Now that I've thoroughly confused everyone regarding RSpec and BDD, it's time to muddy the waters with the 'Code Kwoon' aspect of the evening. Born from the (possibly feverish ;) ) imagination of Ashley as a 'Good Idea', the basic idea is similar to the 'coding kata' idea, except in a different language (Chinese rather than Japanese, I believe Ashley said). It's a way to practice coding skills with a specific problem and in this case it was being done in a pair-driven fashion with hot-seat pairs.

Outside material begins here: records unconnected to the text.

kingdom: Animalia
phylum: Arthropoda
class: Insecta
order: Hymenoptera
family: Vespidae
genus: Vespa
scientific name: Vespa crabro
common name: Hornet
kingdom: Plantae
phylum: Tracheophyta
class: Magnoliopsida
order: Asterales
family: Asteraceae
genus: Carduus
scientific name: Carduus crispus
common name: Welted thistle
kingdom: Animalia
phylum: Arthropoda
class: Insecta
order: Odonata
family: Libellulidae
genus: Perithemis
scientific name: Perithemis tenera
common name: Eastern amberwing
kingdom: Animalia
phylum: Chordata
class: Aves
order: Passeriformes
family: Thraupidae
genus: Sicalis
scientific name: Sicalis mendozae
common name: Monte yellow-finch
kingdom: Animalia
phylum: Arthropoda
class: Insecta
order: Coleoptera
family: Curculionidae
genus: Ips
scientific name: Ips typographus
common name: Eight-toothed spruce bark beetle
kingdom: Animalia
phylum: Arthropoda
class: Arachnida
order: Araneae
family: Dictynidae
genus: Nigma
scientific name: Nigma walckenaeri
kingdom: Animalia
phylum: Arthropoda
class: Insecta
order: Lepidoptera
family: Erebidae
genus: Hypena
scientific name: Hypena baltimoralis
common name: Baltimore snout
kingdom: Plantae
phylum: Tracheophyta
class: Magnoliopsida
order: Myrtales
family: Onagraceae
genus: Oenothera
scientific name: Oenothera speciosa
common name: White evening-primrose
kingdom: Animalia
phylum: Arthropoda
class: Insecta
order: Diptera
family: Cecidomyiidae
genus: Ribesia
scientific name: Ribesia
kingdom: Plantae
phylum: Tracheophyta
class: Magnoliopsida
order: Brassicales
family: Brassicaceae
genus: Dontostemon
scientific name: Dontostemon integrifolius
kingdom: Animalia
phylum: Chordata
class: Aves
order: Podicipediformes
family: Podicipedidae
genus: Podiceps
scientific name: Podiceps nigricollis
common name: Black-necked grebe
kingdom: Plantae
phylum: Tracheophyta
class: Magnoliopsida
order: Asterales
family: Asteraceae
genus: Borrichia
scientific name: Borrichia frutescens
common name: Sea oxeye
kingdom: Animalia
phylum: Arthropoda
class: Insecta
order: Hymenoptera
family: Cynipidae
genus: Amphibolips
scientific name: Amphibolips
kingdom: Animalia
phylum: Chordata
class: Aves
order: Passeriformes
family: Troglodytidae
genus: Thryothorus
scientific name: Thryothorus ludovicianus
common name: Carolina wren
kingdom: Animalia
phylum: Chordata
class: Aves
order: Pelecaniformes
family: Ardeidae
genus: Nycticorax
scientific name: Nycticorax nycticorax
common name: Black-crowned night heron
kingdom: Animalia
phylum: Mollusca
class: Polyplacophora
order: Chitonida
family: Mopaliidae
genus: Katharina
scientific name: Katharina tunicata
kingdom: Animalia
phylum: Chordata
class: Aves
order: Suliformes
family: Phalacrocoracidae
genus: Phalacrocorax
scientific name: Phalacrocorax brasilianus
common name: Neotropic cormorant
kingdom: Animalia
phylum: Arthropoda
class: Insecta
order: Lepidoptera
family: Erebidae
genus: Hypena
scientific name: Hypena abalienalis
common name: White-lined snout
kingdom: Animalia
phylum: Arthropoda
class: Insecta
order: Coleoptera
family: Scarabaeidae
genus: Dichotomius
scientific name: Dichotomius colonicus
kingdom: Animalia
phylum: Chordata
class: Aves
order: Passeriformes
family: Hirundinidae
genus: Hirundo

So, the evening... I mentioned previously that the level was a bit more introductory than I originally anticipated. This was mainly due to the fact that many of the attendees were making their very first forays into RSpec and the BDD arena. The problem on the table was a 'Poker hand recogniser' that was to be able to take in a series of Poker hands (potentially with different variations of Poker such as Texas Hold 'em or 5 card stud) and determine a winner. Given that the time allotted to the session was about 80 minutes this could be seen as a trifle ambitious ;) However, it worked in the sense that it wasn't a trivial problem, so it illustrated the process much better. To me the evening also showed what I'd describe as a 'clash' of methodologies. As said, there were a lot of people there making their first foray into RSpec land, and some attendees who were well established in the ways of RSpec and BDD. With an initial chunk of development done by established RSpecers, the hot-seating system took full force and some new-comers to the scene were taking development, and the change couldn't really be more obvious. Where the RSpecers are familiar with getting the tests to pass and then refactoring (so that you know you have a solution that passed the tests and your refactoring is only neatening things up), the newcomers were what I'd call 'traditional' developers and when faced with a failing test tried to build in new abstractions without fixing the failing test. The development at this point basically stopped as the hot-seat coding then meant that people were swapping out and then spending time changing the abstraction from the previous persons to how they thought about the problem and it wasn't until close to the end of the second session that the failing test was finally fixed (by going back to basics) and more tests were added.

Thus, the evening ended up not showing as much about RSpec as I thought it would (and probably not as much as the organisers intended) but it was an educational experience anyway. It showed how much trouble can occur when differing development styles clash (very much exaggerated by the quickness of the hot-seat - 7 minute slots), and it showed how more traditional developers try to solve a problem by redefining the problem rather than just getting it fixed and redefining and improving the code from a more solid foundation.